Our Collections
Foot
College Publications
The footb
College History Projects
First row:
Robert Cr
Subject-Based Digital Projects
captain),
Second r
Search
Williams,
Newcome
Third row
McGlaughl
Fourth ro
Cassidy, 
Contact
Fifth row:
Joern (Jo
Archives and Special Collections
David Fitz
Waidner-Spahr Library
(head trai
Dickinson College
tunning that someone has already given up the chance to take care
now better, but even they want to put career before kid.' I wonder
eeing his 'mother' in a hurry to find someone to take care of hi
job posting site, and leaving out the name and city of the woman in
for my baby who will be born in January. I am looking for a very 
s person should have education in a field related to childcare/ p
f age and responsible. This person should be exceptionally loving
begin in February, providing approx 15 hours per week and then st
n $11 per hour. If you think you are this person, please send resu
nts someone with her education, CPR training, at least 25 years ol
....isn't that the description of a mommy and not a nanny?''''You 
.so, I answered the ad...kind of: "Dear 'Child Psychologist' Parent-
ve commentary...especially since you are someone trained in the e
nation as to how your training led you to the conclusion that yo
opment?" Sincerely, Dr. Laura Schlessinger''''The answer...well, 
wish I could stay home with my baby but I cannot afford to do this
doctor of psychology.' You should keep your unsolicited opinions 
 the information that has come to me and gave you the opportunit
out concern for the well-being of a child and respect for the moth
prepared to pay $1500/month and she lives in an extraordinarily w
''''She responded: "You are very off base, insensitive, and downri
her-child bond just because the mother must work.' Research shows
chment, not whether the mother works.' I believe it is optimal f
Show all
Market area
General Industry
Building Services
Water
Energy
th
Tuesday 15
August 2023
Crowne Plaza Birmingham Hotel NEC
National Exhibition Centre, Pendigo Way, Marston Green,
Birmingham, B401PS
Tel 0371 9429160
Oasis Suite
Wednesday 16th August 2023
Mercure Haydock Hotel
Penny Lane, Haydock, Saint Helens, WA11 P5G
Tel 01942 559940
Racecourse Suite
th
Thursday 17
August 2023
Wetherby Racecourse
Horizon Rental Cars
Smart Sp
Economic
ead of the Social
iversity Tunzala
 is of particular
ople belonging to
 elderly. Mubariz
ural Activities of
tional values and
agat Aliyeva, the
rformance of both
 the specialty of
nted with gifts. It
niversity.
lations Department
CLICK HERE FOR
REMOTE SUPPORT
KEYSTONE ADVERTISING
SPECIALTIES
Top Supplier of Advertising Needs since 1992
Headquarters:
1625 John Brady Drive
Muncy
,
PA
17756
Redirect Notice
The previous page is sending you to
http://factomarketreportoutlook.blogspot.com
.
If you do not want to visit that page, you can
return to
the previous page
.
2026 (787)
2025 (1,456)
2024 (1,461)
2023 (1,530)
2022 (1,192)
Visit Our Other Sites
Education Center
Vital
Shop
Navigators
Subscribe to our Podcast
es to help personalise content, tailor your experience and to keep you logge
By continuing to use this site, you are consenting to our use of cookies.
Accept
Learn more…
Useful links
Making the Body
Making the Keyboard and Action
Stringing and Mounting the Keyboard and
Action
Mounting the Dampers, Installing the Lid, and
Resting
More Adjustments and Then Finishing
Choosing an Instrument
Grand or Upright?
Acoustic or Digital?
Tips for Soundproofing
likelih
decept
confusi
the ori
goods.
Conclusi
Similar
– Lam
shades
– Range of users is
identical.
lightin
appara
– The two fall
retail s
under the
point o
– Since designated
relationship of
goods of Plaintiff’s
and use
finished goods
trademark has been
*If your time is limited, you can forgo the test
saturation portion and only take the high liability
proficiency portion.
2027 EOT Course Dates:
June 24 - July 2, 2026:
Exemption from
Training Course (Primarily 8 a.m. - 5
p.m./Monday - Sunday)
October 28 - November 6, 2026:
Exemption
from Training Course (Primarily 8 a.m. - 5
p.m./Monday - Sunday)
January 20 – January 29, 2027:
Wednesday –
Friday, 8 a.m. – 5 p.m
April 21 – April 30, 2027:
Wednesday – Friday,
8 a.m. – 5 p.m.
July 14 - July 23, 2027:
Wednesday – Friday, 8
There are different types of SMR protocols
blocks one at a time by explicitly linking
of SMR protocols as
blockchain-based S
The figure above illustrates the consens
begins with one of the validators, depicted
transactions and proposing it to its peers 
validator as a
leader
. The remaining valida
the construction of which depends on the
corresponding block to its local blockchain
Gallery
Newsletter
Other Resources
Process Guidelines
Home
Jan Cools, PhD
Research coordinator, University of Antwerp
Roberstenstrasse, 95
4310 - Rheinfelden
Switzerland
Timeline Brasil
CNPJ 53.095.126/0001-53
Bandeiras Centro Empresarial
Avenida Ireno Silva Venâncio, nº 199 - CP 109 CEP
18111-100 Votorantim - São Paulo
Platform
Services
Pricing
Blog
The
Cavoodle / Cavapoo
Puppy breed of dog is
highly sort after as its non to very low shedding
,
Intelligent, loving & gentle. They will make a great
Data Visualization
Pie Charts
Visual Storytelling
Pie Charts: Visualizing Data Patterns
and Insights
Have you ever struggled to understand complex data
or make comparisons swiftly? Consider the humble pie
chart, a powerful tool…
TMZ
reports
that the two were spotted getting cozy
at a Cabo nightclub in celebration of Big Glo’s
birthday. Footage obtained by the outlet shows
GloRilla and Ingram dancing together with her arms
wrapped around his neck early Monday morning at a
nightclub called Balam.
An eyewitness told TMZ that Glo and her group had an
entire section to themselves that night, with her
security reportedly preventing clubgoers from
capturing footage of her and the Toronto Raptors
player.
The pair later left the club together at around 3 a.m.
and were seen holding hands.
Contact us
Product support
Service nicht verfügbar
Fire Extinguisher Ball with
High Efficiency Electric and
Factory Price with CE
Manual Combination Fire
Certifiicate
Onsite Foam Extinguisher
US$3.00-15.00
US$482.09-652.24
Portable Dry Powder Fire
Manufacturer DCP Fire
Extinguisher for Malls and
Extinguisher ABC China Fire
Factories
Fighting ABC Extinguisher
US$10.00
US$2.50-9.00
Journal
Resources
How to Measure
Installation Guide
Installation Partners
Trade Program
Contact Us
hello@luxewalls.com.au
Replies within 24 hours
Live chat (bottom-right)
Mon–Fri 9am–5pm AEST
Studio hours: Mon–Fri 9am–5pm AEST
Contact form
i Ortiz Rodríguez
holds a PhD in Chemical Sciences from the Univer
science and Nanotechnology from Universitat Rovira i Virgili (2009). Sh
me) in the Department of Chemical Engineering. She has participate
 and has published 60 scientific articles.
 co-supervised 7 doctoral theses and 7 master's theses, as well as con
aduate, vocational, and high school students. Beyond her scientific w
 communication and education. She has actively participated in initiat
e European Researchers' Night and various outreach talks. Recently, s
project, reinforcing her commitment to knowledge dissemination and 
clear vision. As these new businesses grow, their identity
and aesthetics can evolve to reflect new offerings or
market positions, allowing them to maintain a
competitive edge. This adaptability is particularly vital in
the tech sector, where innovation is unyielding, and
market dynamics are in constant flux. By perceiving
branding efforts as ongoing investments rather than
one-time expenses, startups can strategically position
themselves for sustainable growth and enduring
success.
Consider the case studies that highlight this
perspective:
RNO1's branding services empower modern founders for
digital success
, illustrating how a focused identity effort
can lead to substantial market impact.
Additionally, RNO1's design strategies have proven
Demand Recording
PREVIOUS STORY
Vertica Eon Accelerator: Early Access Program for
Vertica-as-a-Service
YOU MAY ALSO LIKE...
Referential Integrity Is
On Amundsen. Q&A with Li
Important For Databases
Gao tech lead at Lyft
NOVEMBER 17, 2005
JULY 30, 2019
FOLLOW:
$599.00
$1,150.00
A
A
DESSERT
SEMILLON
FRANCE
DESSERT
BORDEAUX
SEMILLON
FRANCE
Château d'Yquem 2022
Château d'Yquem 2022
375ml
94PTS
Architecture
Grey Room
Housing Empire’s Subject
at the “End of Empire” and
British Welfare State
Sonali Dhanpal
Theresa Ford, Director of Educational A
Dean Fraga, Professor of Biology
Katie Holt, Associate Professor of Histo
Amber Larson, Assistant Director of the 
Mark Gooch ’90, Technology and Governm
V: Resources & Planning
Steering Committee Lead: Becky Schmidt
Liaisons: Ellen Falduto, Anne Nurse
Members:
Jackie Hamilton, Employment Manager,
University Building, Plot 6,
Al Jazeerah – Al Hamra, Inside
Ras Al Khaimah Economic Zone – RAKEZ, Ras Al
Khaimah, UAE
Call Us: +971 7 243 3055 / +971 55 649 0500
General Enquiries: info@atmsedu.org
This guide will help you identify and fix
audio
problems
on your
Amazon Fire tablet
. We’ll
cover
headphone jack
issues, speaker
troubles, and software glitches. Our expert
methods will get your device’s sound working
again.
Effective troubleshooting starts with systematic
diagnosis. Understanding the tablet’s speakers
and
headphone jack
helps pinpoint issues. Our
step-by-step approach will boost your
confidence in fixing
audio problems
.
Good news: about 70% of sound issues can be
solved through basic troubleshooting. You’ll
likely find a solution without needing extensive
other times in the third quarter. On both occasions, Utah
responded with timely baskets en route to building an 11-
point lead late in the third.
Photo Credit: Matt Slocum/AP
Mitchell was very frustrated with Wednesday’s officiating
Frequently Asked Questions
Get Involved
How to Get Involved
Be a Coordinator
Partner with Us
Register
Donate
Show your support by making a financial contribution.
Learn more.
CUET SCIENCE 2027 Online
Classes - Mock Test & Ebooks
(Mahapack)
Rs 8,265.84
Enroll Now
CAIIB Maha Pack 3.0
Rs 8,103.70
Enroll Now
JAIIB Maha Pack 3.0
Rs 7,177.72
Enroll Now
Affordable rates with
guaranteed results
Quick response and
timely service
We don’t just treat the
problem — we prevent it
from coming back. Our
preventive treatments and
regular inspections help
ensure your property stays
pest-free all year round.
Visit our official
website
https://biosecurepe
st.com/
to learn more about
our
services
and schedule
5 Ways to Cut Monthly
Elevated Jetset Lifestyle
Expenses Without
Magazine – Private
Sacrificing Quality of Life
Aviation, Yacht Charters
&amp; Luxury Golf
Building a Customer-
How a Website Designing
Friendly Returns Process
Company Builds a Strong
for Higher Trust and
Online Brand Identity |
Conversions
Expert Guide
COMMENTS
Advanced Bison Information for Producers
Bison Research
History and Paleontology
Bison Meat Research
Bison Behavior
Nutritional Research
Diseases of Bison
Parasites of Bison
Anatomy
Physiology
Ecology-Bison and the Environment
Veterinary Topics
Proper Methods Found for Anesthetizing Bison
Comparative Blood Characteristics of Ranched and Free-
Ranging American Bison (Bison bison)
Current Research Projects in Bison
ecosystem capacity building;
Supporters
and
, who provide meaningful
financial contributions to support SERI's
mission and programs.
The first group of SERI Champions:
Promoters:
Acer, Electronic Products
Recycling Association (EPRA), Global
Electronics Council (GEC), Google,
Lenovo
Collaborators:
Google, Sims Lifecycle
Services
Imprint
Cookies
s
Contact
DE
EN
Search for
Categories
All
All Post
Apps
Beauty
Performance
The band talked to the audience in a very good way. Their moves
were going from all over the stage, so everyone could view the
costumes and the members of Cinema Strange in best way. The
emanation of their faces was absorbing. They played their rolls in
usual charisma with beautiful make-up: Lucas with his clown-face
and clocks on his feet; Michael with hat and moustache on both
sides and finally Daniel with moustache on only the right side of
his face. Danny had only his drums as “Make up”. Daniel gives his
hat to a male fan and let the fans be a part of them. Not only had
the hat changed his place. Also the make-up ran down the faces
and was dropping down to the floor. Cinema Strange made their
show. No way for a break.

================================

## TASK INSTRUCTIONS
Within the listing above, the range opens at the line with "focused identity effort" and closes at the line with "Referential Integrity Is". Reproduce exactly the lines of that range, including both ends.

## SOLUTION FOR THIS TASK
, illustrating how a focused identity effort
can lead to substantial market impact.
Additionally, RNO1's design strategies have proven
Demand Recording
PREVIOUS STORY
Vertica Eon Accelerator: Early Access Program for
Vertica-as-a-Service
YOU MAY ALSO LIKE...
Referential Integrity Is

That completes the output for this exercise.